Our point of view on grass and other biomass fuel sources is that they are best used to meet space heating and hot water applications close to the point of their production instead of converting them to liquid fuels. This is because, while sustainable biomass energy crops are renewable, they are finite, and it is essential that the maximum amount of useable energy be squeezed out of them. They are too precious a resource to squander through energy inefficient processes, such as by trucking feed stocks long distances or incurring energy losses through excessive processing.

The reason we are concentrating on grass fuels is that they are currently an undeveloped resource that has great potential. The woody biomass fuel industry, on the other hand, is already developed with a proven track record and significant infrastructure. We believe that, with a proper approach, grass biomass crops could provide an important contribution to the total biomass resource base and provide benefits to the agricultural sector.

If you are curious about this emerging field, please visit our website at www.slcgrassenergy.org/ We have tried to bring together a lot of relevant and useful information but recognize that new developments are constantly happening and, like many web sites, it is always a “work in progress”.

The St. Lawrence County Grass Energy Working Group includes representatives from the County Planning Office, SUNY Canton, St. Lawrence University, Clarkson University, the Black River-St. Lawrence RC&D Council, Cornell Cooperative Extension and interested individuals. Our stated goal is:

To develop a viable local grass energy economy in the North Country that will displace fossil fuel use for space heating and hot water, increasing local economic benefits and reducing greenhouse gas emissions.

We feel that grass energy offers the promise that:

• Farmers will have a new market for grass, even low-quality hay and weed mixtures.
• Densification will add value to previously low-value material.
• Money from pellet/briquette sales and hay purchases will stay local.
• Grass combustion does not contribute fossil carbon and thereby helps reduce atmospheric greenhouse gasses.
• The fuel source can be renewable and sustainable.

We are very supportive of the direction advocated in the plan: “Heating the Northeast with Renewable Biomass – A Vision for 2025”, issued April 28, 2010 by the Biomass Thermal Energy Council, Washington DC, Alliance for Green Heat, Takoma Park MD, Maine Pellet Fuels Association, Portland ME, New York Biomass Energy Alliance, Syracuse, NY and the Pellet Fuels Institute, Arlington, VA.

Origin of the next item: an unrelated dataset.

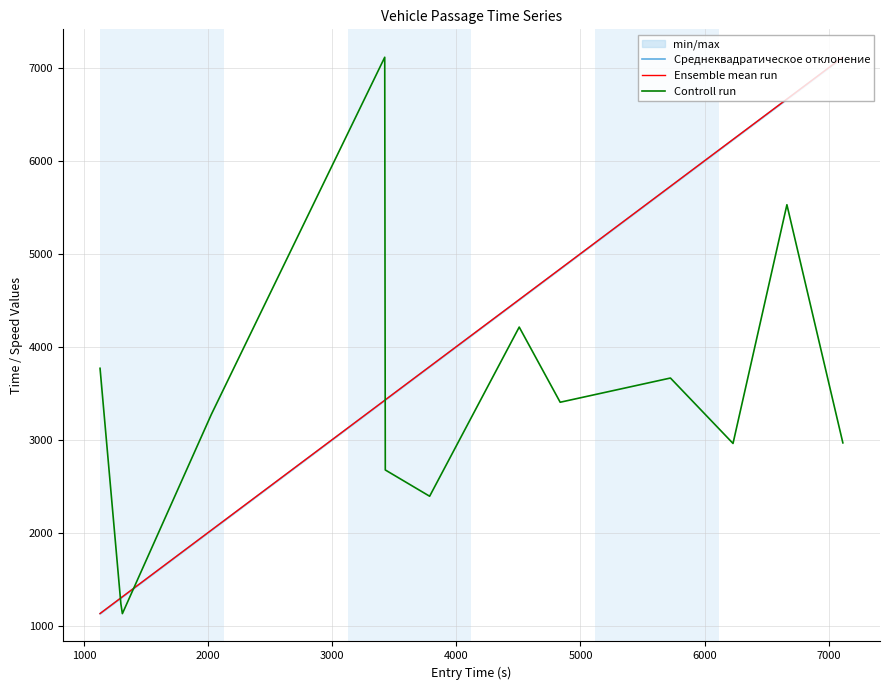

What is the minimum value for Controll run?

1131.1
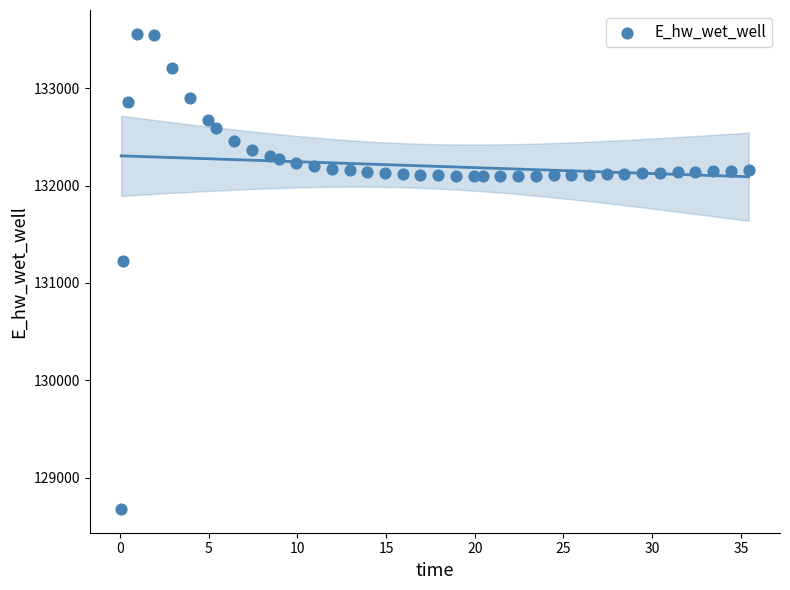

What is the range of X values (max minus min)?

35.4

We believe that the “greater biomass community of interest” is largely in agreement with the overall fuel use philosophy described in this blog posting.
Second, we hope that this posting will stimulate comments and information that will accelerate the pace of grass biomass energy development. Last, we hope that grass energy will be taken a bit more seriously by funding agencies and viewed as a significant part of a portfolio of biomass and non-biomass resources that our society is going to have to wisely use in order to meet our total energy needs in the future.